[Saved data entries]
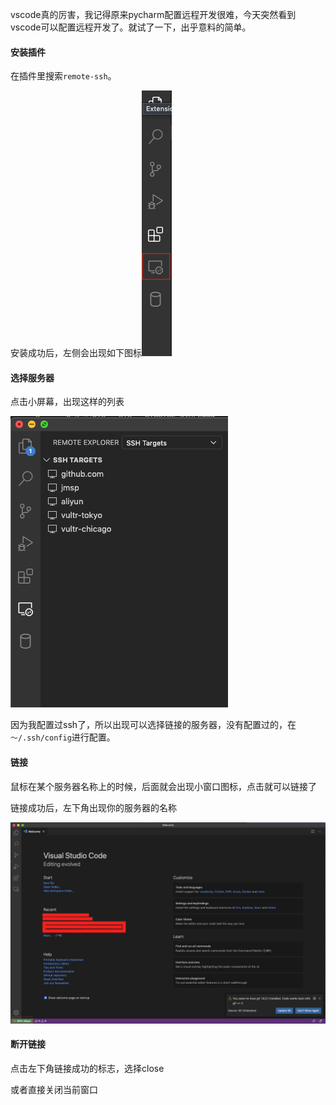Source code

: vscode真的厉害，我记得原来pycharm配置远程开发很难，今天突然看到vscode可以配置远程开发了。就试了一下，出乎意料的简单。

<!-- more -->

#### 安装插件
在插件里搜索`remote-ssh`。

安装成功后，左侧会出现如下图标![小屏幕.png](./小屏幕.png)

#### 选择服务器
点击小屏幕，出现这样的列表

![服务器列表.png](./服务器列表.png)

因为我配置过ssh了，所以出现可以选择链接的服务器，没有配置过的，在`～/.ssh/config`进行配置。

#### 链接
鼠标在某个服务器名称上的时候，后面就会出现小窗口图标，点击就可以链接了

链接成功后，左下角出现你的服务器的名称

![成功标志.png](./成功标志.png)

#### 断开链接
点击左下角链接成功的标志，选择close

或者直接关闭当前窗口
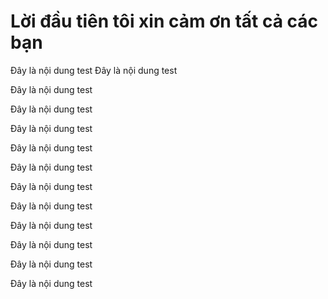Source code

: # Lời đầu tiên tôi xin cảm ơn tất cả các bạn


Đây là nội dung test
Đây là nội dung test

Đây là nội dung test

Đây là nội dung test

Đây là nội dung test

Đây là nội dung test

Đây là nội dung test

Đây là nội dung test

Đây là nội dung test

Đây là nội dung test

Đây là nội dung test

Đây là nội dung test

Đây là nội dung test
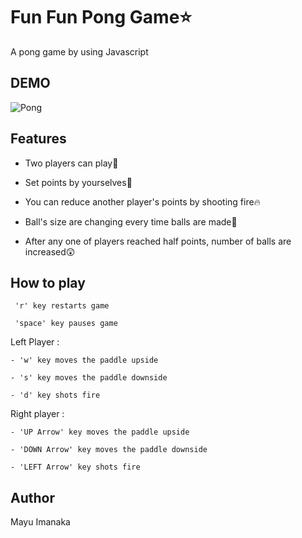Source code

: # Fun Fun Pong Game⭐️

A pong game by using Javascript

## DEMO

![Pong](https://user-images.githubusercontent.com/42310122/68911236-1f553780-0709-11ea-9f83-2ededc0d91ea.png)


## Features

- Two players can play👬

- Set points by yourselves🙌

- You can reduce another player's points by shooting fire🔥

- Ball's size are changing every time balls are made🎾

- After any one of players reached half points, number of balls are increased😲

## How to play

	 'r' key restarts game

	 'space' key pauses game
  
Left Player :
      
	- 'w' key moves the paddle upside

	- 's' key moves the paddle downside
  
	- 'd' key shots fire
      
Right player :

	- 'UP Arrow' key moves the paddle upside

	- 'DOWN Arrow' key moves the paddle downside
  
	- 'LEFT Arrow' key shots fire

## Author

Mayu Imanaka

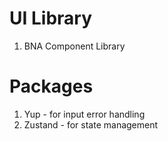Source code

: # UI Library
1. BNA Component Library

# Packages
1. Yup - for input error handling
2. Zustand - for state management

PROMPT
Would you write out each record above exactly, with no images?

PROBLEM SOLUTION
Source code

: vscode真的厉害，我记得原来pycharm配置远程开发很难，今天突然看到vscode可以配置远程开发了。就试了一下，出乎意料的简单。

<!-- more -->

#### 安装插件
在插件里搜索`remote-ssh`。

安装成功后，左侧会出现如下图标![小屏幕.png](./小屏幕.png)

#### 选择服务器
点击小屏幕，出现这样的列表

![服务器列表.png](./服务器列表.png)

因为我配置过ssh了，所以出现可以选择链接的服务器，没有配置过的，在`～/.ssh/config`进行配置。

#### 链接
鼠标在某个服务器名称上的时候，后面就会出现小窗口图标，点击就可以链接了

链接成功后，左下角出现你的服务器的名称

![成功标志.png](./成功标志.png)

#### 断开链接
点击左下角链接成功的标志，选择close

或者直接关闭当前窗口
Source code

: # Lời đầu tiên tôi xin cảm ơn tất cả các bạn


Đây là nội dung test
Đây là nội dung test

Đây là nội dung test

Đây là nội dung test

Đây là nội dung test

Đây là nội dung test

Đây là nội dung test

Đây là nội dung test

Đây là nội dung test

Đây là nội dung test

Đây là nội dung test

Đây là nội dung test

Đây là nội dung test
Source code

: # Fun Fun Pong Game⭐️

A pong game by using Javascript

## DEMO

![Pong](https://user-images.githubusercontent.com/42310122/68911236-1f553780-0709-11ea-9f83-2ededc0d91ea.png)


## Features

- Two players can play👬

- Set points by yourselves🙌

- You can reduce another player's points by shooting fire🔥

- Ball's size are changing every time balls are made🎾

- After any one of players reached half points, number of balls are increased😲

## How to play

	 'r' key restarts game

	 'space' key pauses game
  
Left Player :
      
	- 'w' key moves the paddle upside

	- 's' key moves the paddle downside
  
	- 'd' key shots fire
      
Right player :

	- 'UP Arrow' key moves the paddle upside

	- 'DOWN Arrow' key moves the paddle downside
  
	- 'LEFT Arrow' key shots fire

## Author

Mayu Imanaka

Source code

: # UI Library
1. BNA Component Library

# Packages
1. Yup - for input error handling
2. Zustand - for state management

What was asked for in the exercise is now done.